AnimauxLe caractère d’un chien n’est pas déterminé par sa race
Une étude publiée jeudi démontre que la race d’un chien ne permet pas de prédire son caractère, contrairement à la croyance populaire.
Tout le monde le sait, les pitbulls et les rottweilers sont agressifs, tandis que les labradors sont affectueux. Sauf que non. Selon une nouvelle étude publiée jeudi dans la prestigieuse revue «Science», ces stéréotypes liés aux races canines sont largement infondés.
De nombreux traits comportementaux peuvent bien être hérités. Mais la race ne permet de prédire que partiellement la plupart des comportements -- voire pas du tout pour certains traits de caractère, comme l’affection ou la propension à s’énerver.
«La génétique joue un rôle dans la personnalité de tout chien individuellement, mais la race ne permet pas de prédire ces traits efficacement», a expliqué Elinor Karlsson, l’une des auteures de ces travaux, qui ont impliqué plus de 2000 chiens et plus de 200’000 réponses de la part de propriétaires.
«Ce que nous avons démontré, c’est que les critères définissant un golden retriever sont ses caractéristiques physiques -- la forme de ses oreilles, la couleur et la qualité de son pelage, sa taille. Mais pas s’il est affectueux», a-t-elle ajouté. De tels stéréotypes se retrouvent pourtant parfois dans la loi, comme pour l’interdiction des pitbulls au Royaume-Uni et dans de nombreuses villes américaines.
«Aucun effet»
Les chercheurs ont séquencé l’ADN de 2155 chiens de race ou croisés, afin de trouver des variations génétiques communes qui pourraient permettre de prédire leur comportement. Ils ont combiné ces résultats avec les réponses à des questions de la part de 18’385 propriétaires de chien.
Le site utilisé s’appelle Darwin’s Ark, et représente une base de données en accès libre réunissant les informations livrées par des propriétaires sur les comportements de leur animal. Les chercheurs ont pris en compte dans leurs analyses les stéréotypes affectant possiblement les réponses.
Ils ont établi des définitions fixes pour certains comportements, comme l’obéissance, la sociabilité, ou encore l’intérêt pour les jouets. Les traits physiques ont également été étudiés. Les scientifiques ont finalement trouvé 11 endroits du génome associés à des différences comportementales, dont l’obéissance, la capacité à rapporter un objet, ou encore les hurlements.

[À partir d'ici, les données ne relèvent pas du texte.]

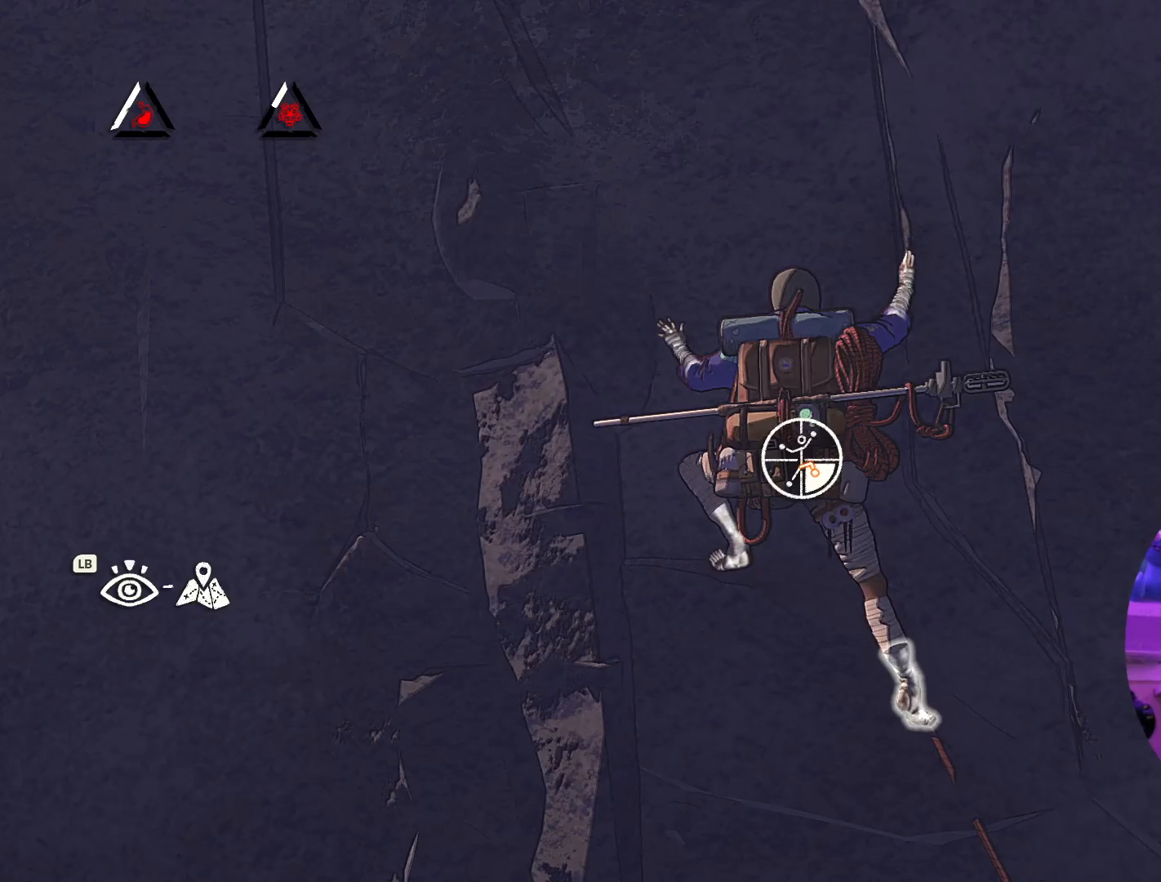
{"dt_ms": 1000, "buttons": ["R1", "R2"], "left_stick": "down", "right_stick": "center"}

Dans ces cas-là, la race jouait bien un certain rôle: les beagles et les limiers ont tendance à davantage hurler, les border collies sont obéissants, bien davantage que les shiba inus. Mais l’étude a malgré tout montré qu’il existait à chaque fois des exceptions. Ainsi, même si les labradors étaient ceux ayant le moins tendance à hurler, 8% d’entre eux le faisaient quand même. Et si 90% des lévriers n’enterraient pas leur jouet, 3% le faisaient fréquemment.
De plus, en observant les réponses à plusieurs questions portant sur les possibles réactions agressives des chiens, «nous n’avons vu aucun effet de la race», a expliqué Elinor Karlsson. Au total, la race n’expliquait que 9% des variations comportementales. L’âge permettait ainsi de mieux prédire certains traits, comme le fait de s’amuser avec un jouet. Les traits physiques pouvaient eux être cinq fois mieux prédits par la race que le comportement.
Idéaux physiques
Avant les années 1800, les chiens étaient d’abord sélectionnés pour leurs rôles dans la chasse, pour garder la maison ou les troupeaux. Mais le concept «de race canine moderne, mettant l’accent sur des idéaux physiques et la pureté de la lignée, est une invention victorienne», souligne l’étude.
Les chiens au sein d’une race peuvent avoir des comportements différents, certains ayant hérité des variations génétiques de leurs ancêtres, et d’autres non. Fait intéressant: la sociabilité envers les humains est très héréditaire chez les chiens, quoique ne dépendant pas de la race.
Les chercheurs ont localisé un endroit de l’ADN canin qui pourrait expliquer 4% des différences de sociabilité entre les individus. Et cet endroit correspond à celui, dans le génome humain, responsable de la formation de la mémoire longue. «Il se pourrait que comprendre la sociabilité envers les humains chez les chiens aide à comprendre comment le cerveau se développe et apprend», a avancé Kathleen Morrill, auteure principale de l’étude, lors d’une conférence de presse.